Dedi menegaskan aturan tersebut berlaku khusus untuk warga Jawa Barat di tiga wilayah tersebut guna mempermudah dan mempercepat pelayanan di kantor Samsat.
“Terutama bagi warga Jawa Barat yang berada di wilayah Depok, Kota Bekasi, Kabupaten Bekasi, yang selama ini kalau bayar pajak kendaraan bermotorh harus bawa BPKB, saya katakan mulai hari ini tidak usah lagi membawa BPKB asli maupun fotokopi.
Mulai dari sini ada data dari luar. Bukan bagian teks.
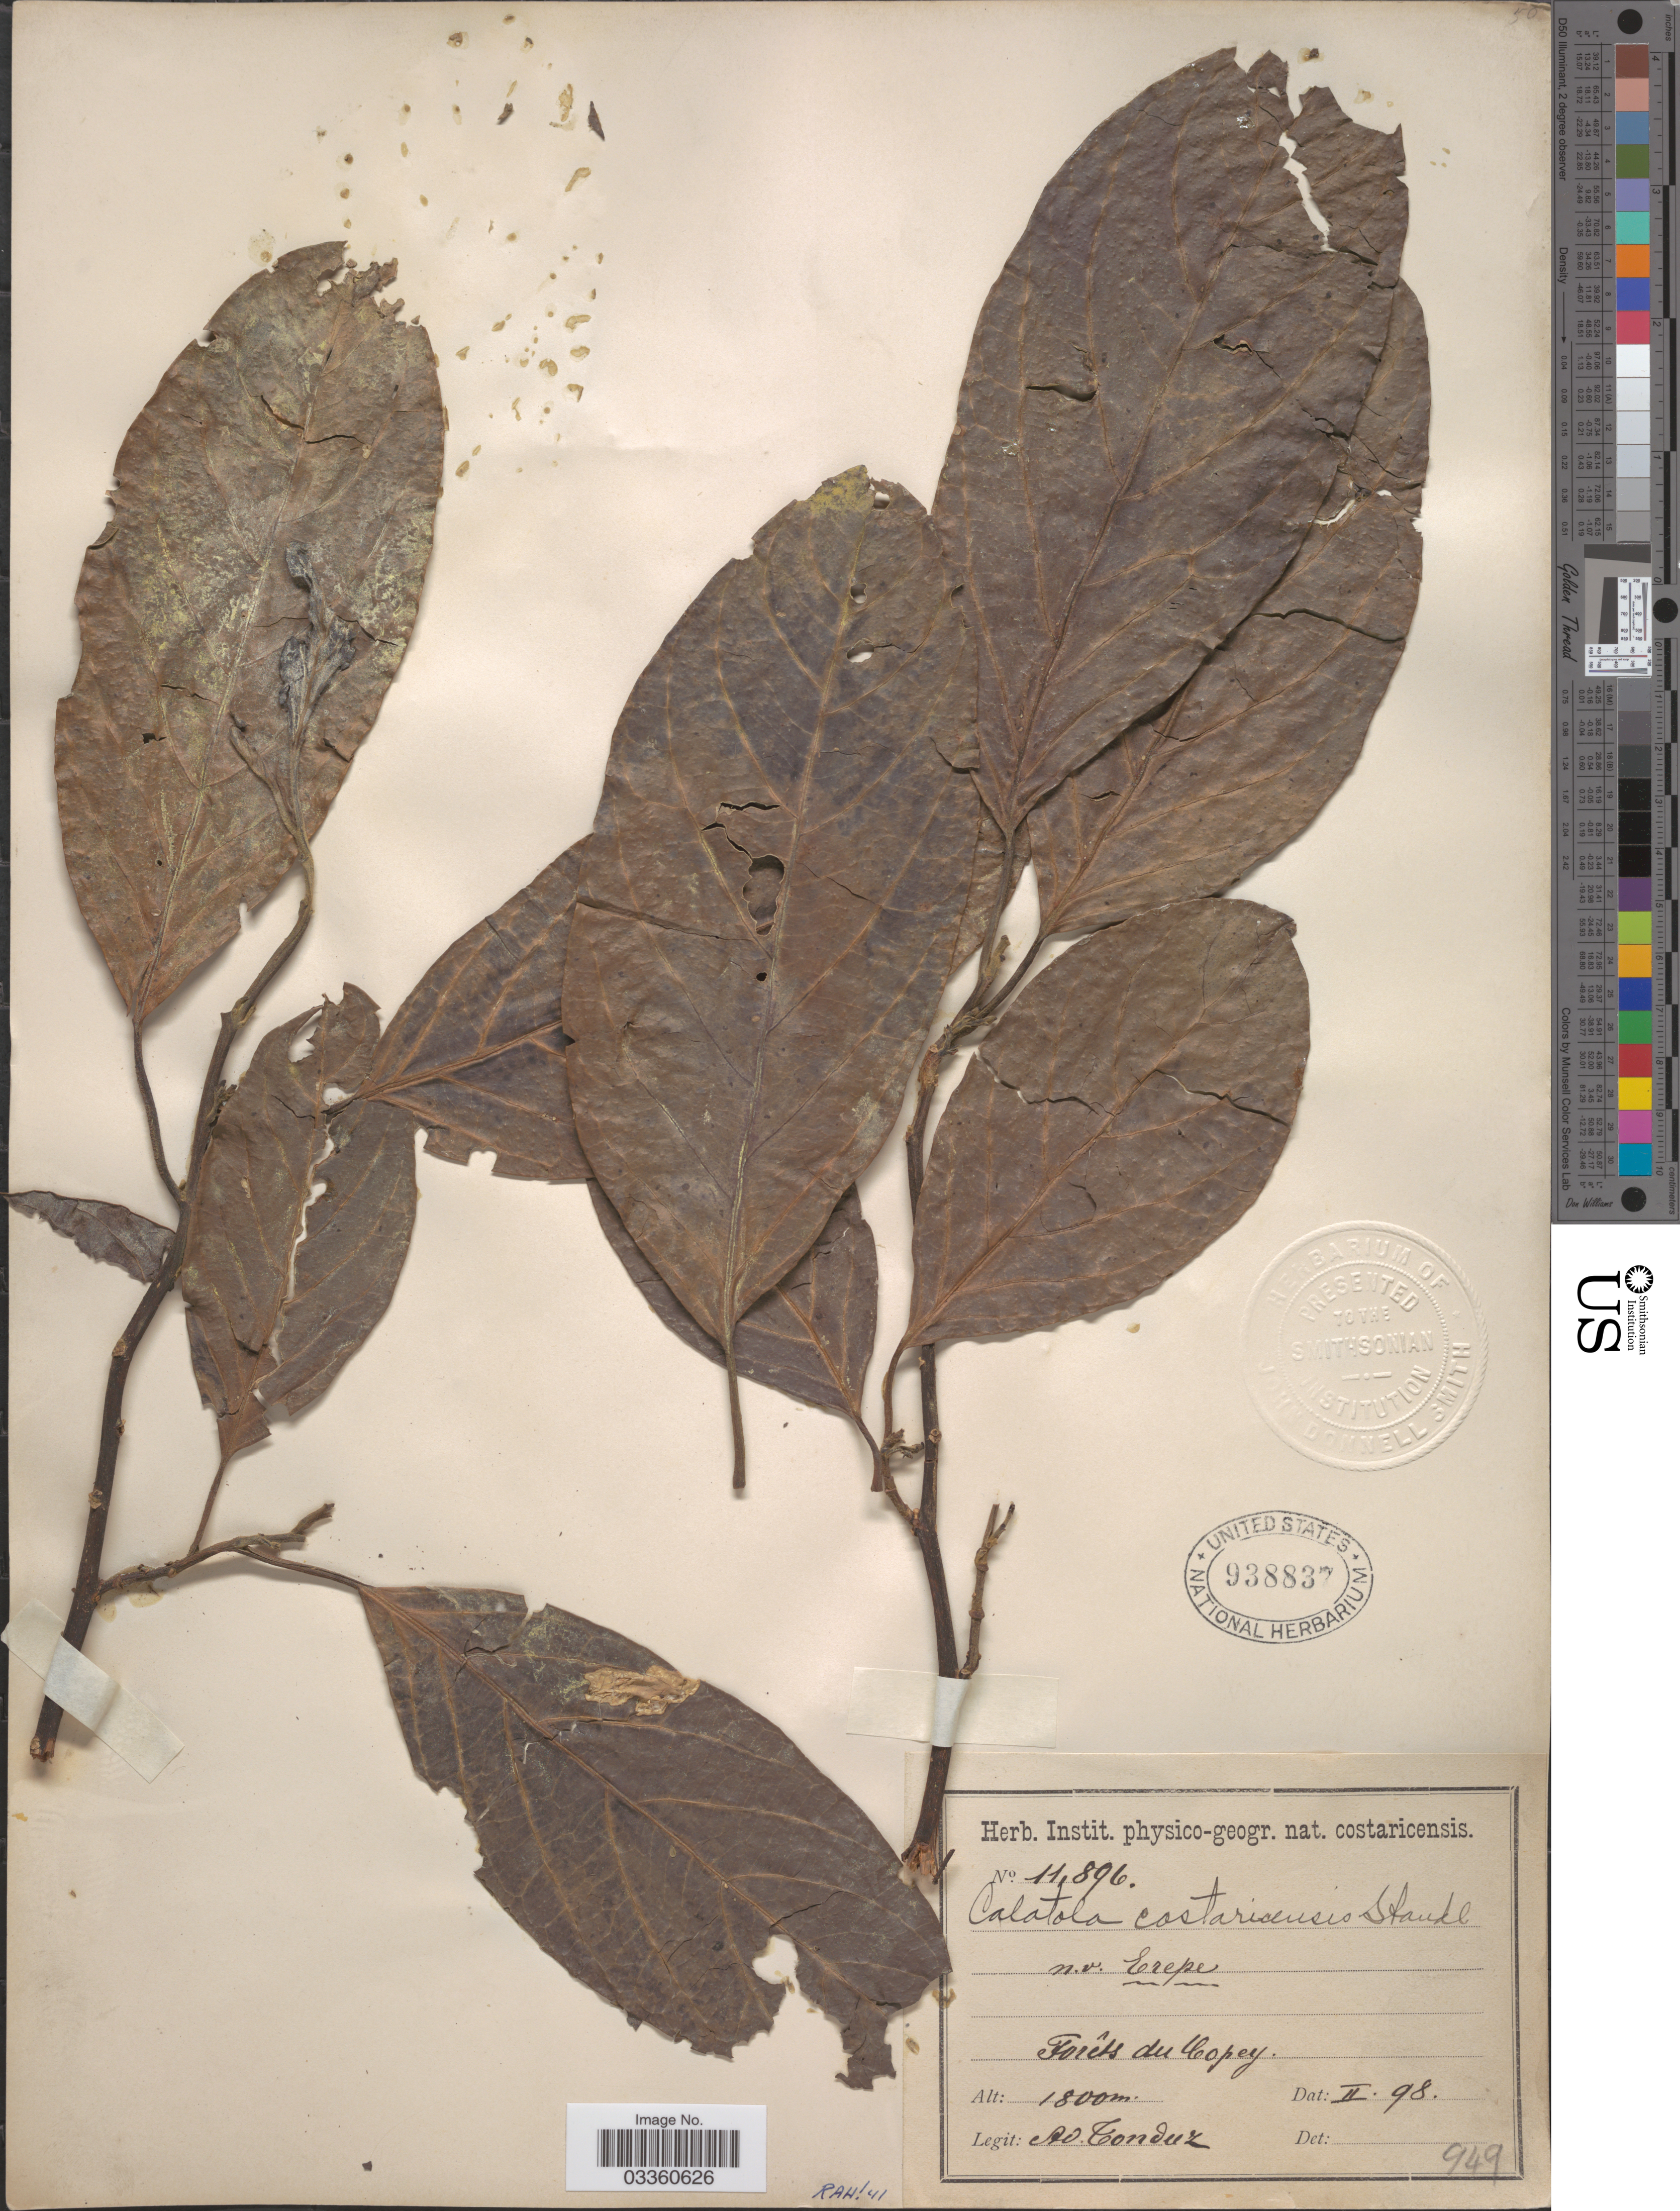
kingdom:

Dan bisa langsung dilakukan pelayanan,” ucap Dedi dikutip pada Selasa, (3/3/2026).
Kebijakan ini diharapkan dapat memangkas antrean serta mempermudah proses administrasi pembayaran pajak kendaraan.
Dorong Warga Gunakan Aplikasi Samsat Digital Nasional
Selain menghapus kewajiban membawa BPKB, Gubernur Jawa barat tersebut juga mengimbau masyarakat untuk memanfaatkan layanan digital melalui aplikasi samsat Digital Nasional (Signal) guna mempermudah layanan administrasi kendaraan bermotor.
“Dan selanjtnya juga kami harapkan juga memanfaatkan Signal, yaitu aplikasi Samsat Digital Nasional,” katanya.
Melalui aplikasi tersebut, wajib pajak dapat melakukan pembayaran secara online tanpa harus datang langsung ke kantor Samsat. Sistem ini dinilai lebih praktis, efisien, dan sesuai dengan perkembangan layanan publik berbasis digital.
Pajak Dikembalikan untuk Pembangunan Jalan
Ia juga menyampaikan apresiasi kepada masyarakat Jawa Barat yang dinilai semakin disiplin dalam membayar pajak kendaraan bermotor. Peningkatan kepatuhan tersebut berdampak pada naiknya pendapatan daerah.
“Terima kasih ya pada seluruh warga Jabar yang terus rajin membayar pajaknya, dan mengalami peningkatan pendapatan di Provinsi Jawa Barat,” ucapnya.
Ia menegaskan bahwa dana pajak kendaraan akan dikembalikan kepada masyarakat dalam bentuk pembangunan dan perbaikan infrastruktur jalan.
Pembagian tanggung jawab perbaikan jalan di Jawa Barat, menurutnya, meliputi jalan provinsi yang menjadi kewenangan gubernur, jalan kabupaten/kota yang menjadi tanggung jawab bupati dan wali kota, serta jalan desa yang menjadi kewenangan kepala desa.
“Kami berkomitmen uang pajak kendaraan bermotornya kembali untuk pembangunan jalan di wilayah Provinsi Jawa Barat,” tegasnya.
Kebijakan penghapusan kewajiban membawa BPKB saat membayar pajak kendaraan ini menjadi bagian dari upaya Pemerintah Provinsi Jawa Barat dalam meningkatkan kualitas pelayanan publik sekaligus mendorong transparansi pengelolaan pajak daerah.
“Salam untuk semuanya, tetap semangat,” tutupnya.